Learning about how media products are constructed to communicate with audiences is a vital literacy for our students, and it empowers them to become intelligent and critical consumers of all the media that surrounds and even targets them from the earliest of ages.

The power of students working in teams to create a genuinely quality product that they are really proud of, and then to show that product on the same giant screen on which they watch all their Hollywood heroes can not be overestimated. Imagine watching a film you've made with your mates in front of a sell out crowd of 400+ in a state of the art cinema!

Our program has now been running for 5 years, has won Education awards, been featured in international Journals of Education, has been written about on blogs and websites (including apple.com.au), and has spawned two books, the latest of which (Smart Teachers, Smart Classrooms: Digital Storytelling) is due for release shortly through the Curriculum Corporation.

Saturday, March 28, 2009

What's this all about?

Welcome! My name is Richard Lambert and I'm a Primary Teacher from Victoria in Australia. The idea of this blog is to help support teachers of both Primary and Secondary students in their quest to be better teachers in the digital age.

I hope we are moving towards a place where we can take the 'e' out of 'e-learning'. That is, to talk about 'e-learning' as distinct from 'normal' learning is becoming more and more ridiculous by the day.

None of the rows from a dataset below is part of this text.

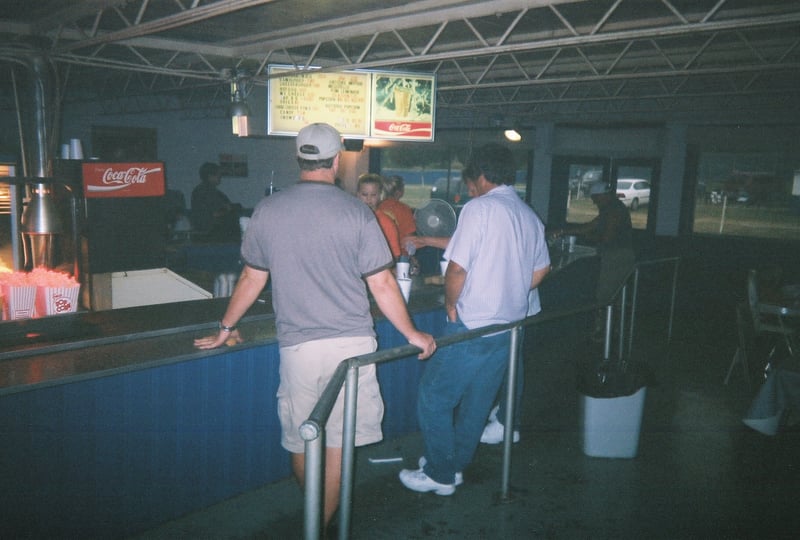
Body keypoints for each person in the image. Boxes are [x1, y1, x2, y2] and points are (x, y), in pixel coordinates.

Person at [194, 123, 436, 529]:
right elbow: (382, 282)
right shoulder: (358, 211)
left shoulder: (268, 210)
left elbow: (253, 278)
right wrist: (413, 334)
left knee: (304, 439)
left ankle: (313, 523)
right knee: (339, 444)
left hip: (298, 348)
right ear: (337, 161)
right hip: (353, 348)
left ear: (298, 159)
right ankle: (318, 528)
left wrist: (224, 327)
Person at [398, 143, 550, 496]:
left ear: (480, 176)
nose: (470, 187)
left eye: (470, 180)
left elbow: (457, 269)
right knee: (478, 403)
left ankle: (439, 475)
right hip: (508, 326)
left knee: (434, 397)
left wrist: (452, 305)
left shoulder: (479, 208)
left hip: (472, 324)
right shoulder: (527, 214)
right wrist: (509, 290)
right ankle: (452, 465)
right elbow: (542, 269)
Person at [555, 182, 635, 337]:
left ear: (603, 196)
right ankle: (613, 330)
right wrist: (563, 231)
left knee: (605, 295)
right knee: (614, 295)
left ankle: (604, 332)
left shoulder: (613, 211)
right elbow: (590, 226)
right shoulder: (611, 208)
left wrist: (590, 237)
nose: (594, 202)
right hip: (618, 255)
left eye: (596, 198)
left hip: (617, 256)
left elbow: (606, 237)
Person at [190, 162, 242, 242]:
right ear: (210, 176)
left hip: (210, 230)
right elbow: (216, 213)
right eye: (218, 175)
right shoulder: (205, 192)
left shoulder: (207, 191)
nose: (220, 177)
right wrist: (228, 209)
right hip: (210, 231)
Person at [357, 173, 402, 259]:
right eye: (364, 195)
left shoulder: (386, 223)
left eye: (373, 195)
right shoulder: (351, 220)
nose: (368, 199)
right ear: (358, 195)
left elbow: (395, 255)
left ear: (380, 196)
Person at [378, 175, 416, 255]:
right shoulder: (404, 209)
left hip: (380, 253)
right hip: (400, 254)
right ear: (399, 192)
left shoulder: (378, 206)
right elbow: (409, 238)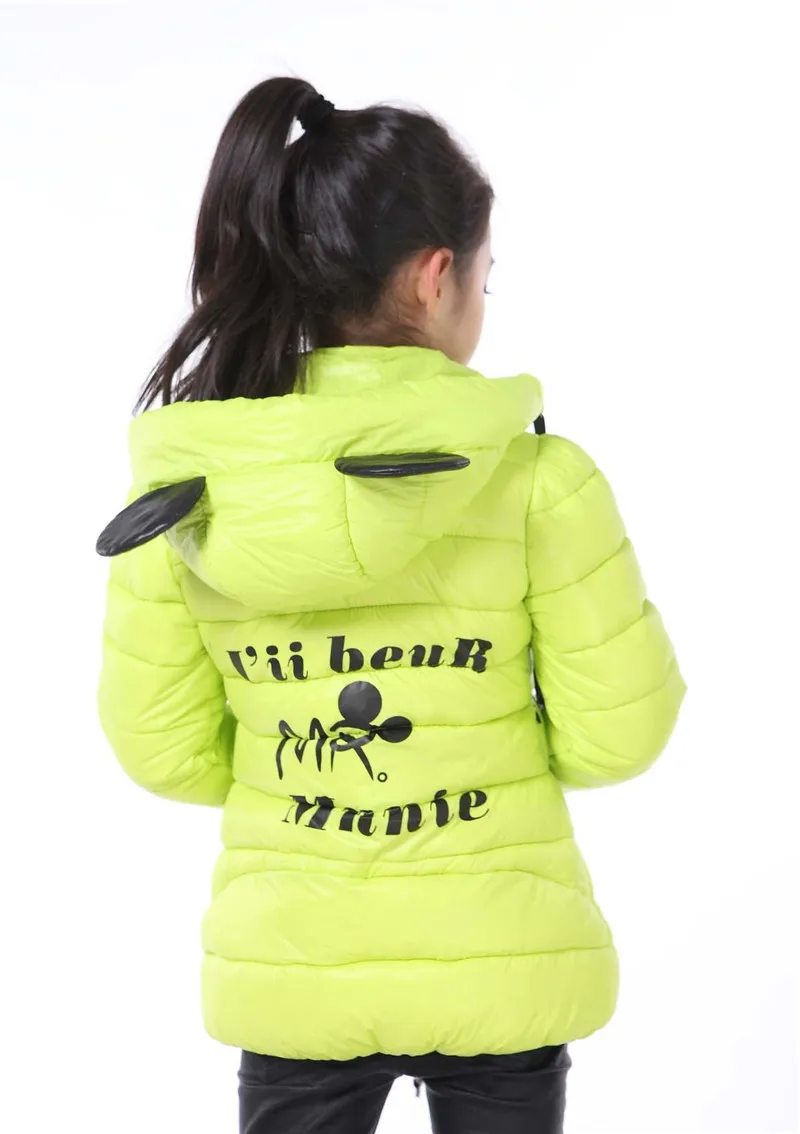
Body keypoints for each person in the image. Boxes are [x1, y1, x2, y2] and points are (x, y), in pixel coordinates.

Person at [96, 76, 686, 1134]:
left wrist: (291, 781)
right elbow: (619, 735)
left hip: (294, 968)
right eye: (485, 278)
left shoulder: (185, 497)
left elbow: (163, 752)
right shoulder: (539, 480)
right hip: (504, 956)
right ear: (433, 275)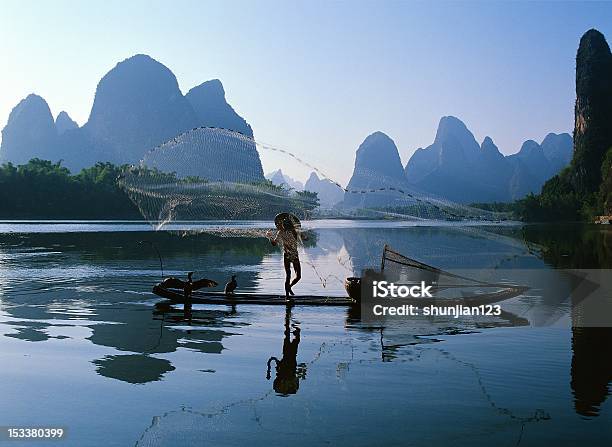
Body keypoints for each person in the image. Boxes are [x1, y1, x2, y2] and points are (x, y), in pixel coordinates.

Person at [267, 214, 306, 300]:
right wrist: (269, 236)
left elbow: (273, 244)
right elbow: (305, 238)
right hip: (290, 255)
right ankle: (287, 295)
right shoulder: (286, 232)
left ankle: (289, 288)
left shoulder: (290, 232)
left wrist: (269, 236)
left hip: (291, 255)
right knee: (292, 275)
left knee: (295, 276)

As long as the 'e' remains in 'e-learning' it is like a big advertisement that as teachers we just don't get where our students are at. It is one of many similar such phrases that we use as educators that work to completely alienate us from our students. Would anyone under the age of 18 go around thinking of what they do everyday of the week as 'e-learning'? Of course not!

Using technology to learn things or produce things is no longer new, distinct or different.

Once I got so frustrated with the inability of my grade 6 class to complete a simple task on time I told them about how easy they had it being able to simply log on to the internet to find information. I related to them how I use to have to get on my bike and ride down to the library to do research when I had to complete an assignment for school. There was stunned silence. I knew that this idea would be foreign to them, but just how amazed they were at this story from my childhood really caught me off guard.

These kids had never been anywhere but the internet when they had a personal need to obtain information, and were unlikely to ever need to unless it was specifically required of them in a school setting.

That is, the only place these kids hadn't used technology to learn something or produce something was at school!

Until we fully and properly understand that, for the students we teach, 'e-learning' is simply 'learning', then we must be failing to fully and properly prepare them for the world they will need to function within as adults.

This blog is all about my life as a Leading Teacher and ICT Coordinator at my school, the things I am doing in that role, and the things I am learning as I go along. I'll be talking about digital storytelling, blogging, making wikis, podcasts, vodcasts, class websites and so on. I am also a part time author and this blog will follow the progress of a book I have written with one of my collegues as it nears publication through the Curriculum Corporation.

The sharing of knowledge in blogs, wikis and similar types of ways is a fantastic device to improve our practice as educators. But more importantly, using these tools to make us more intelligent and knowledgeable in our everyday life puts us in the world of our students. It allows us to properly understand them, model for them, and teach them the skills they must have to operate in the modern world.